Directions for this task: Copy out the listing that follows, exact in every word, and skip the images.

Supplied material:
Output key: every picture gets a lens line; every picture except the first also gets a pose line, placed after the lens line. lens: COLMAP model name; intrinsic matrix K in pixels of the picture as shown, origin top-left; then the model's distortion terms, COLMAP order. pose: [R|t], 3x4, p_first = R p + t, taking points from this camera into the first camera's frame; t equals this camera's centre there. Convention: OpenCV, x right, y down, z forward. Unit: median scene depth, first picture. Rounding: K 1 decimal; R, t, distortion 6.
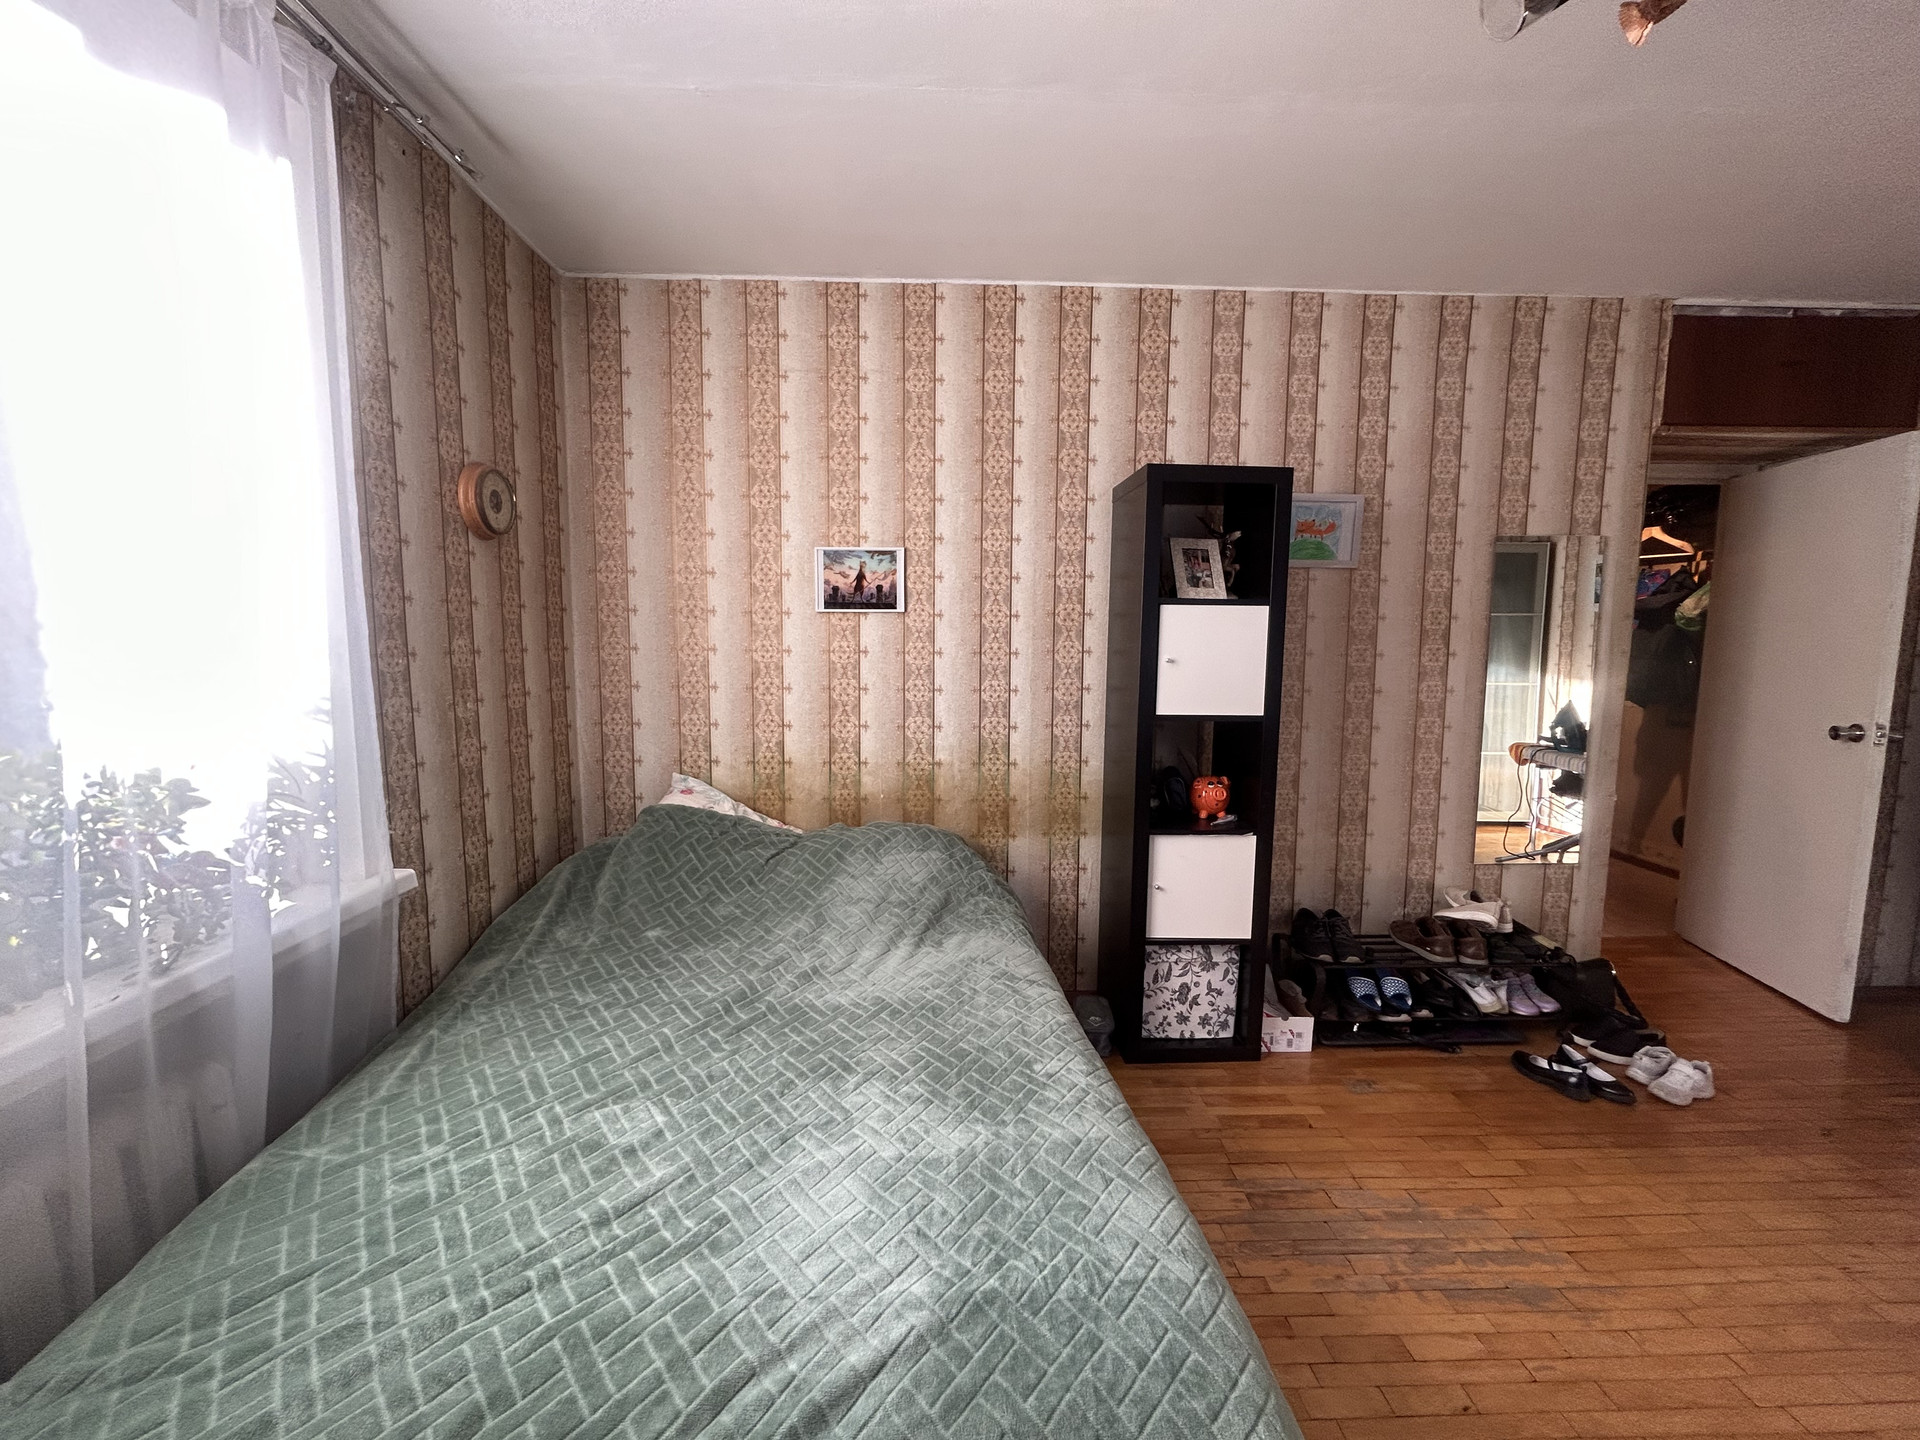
lens RADIAL K [[778.9, 0, 956.8], [0, 778.9, 717.1], [0, 0, 1]] dist [-0.002466, 0.001558]
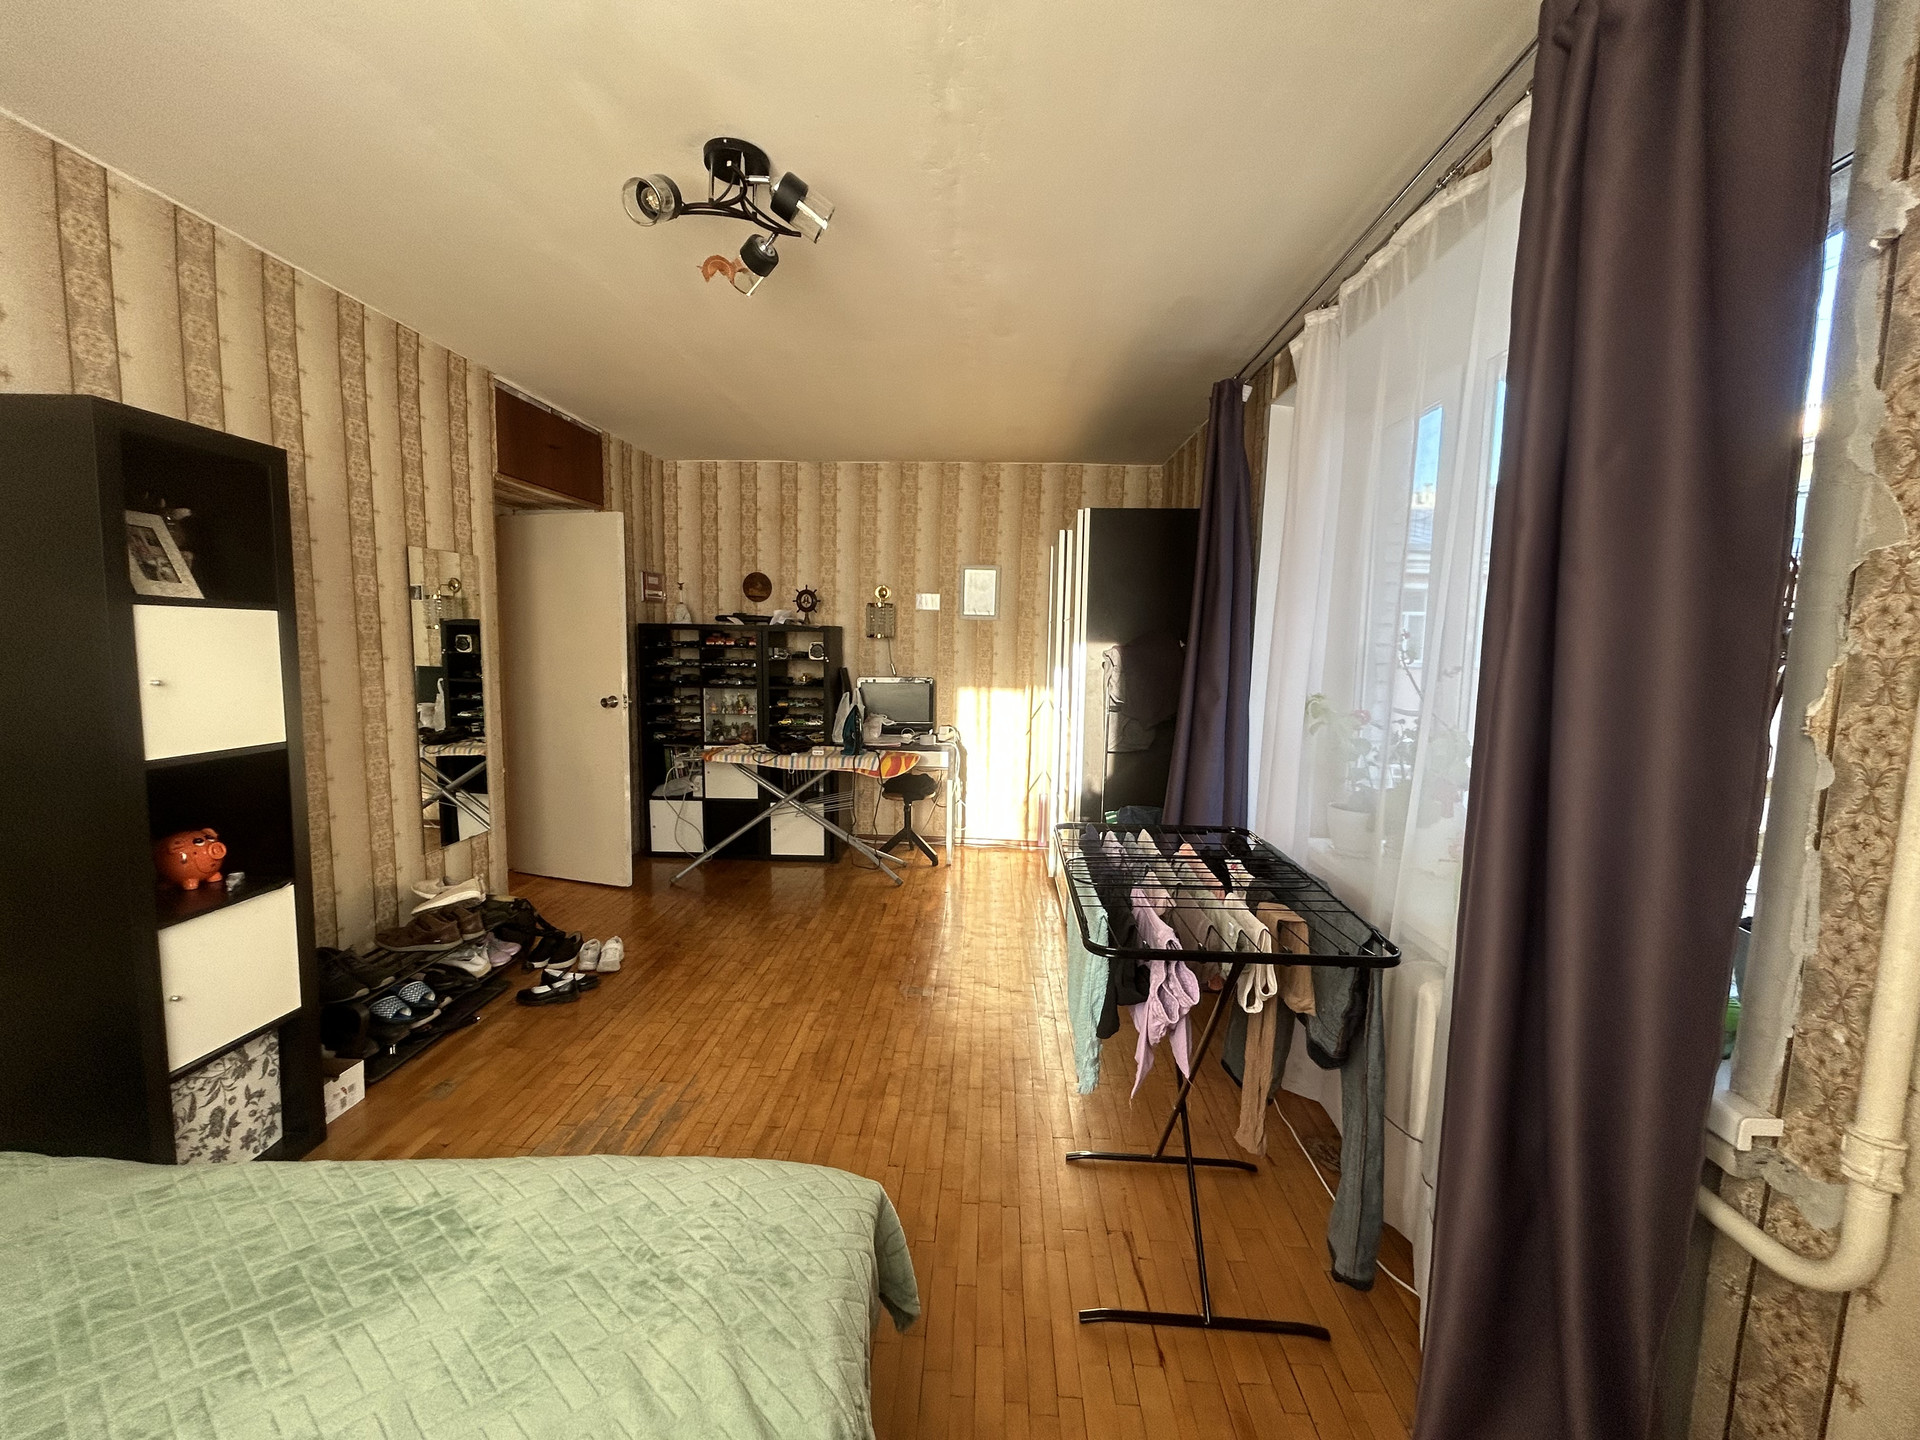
lens RADIAL K [[778.9, 0, 956.8], [0, 778.9, 717.1], [0, 0, 1]] dist [-0.002466, 0.001558]
pose [[0.085402, -0.104872, 0.990812, -0.331967], [0.084195, 0.991648, 0.097703, -0.043834], [-0.992783, 0.075077, 0.093518, 0.180221]]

Answer area:
Output key: every picture gets a lens line; every picture except the first also gets a pose line, placed after the lens line. lens: COLMAP model name; intrinsic matrix K in pixels of the picture as shown, origin top-left; then the model's distortion terms, COLMAP order. pose: [R|t], 3x4, p_first = R p + t, taking points from this camera into the first camera's frame; t equals this camera's centre there. Convention: OpenCV, x right, y down, z forward. Unit: median scene depth, first picture. Rounding: K 1 decimal; R, t, distortion 6.
lens RADIAL K [[778.9, 0, 956.8], [0, 778.9, 717.1], [0, 0, 1]] dist [-0.002466, 0.001558]
lens RADIAL K [[778.9, 0, 956.8], [0, 778.9, 717.1], [0, 0, 1]] dist [-0.002466, 0.001558]
pose [[0.085402, -0.104872, 0.990812, -0.331967], [0.084195, 0.991648, 0.097703, -0.043834], [-0.992783, 0.075077, 0.093518, 0.180221]]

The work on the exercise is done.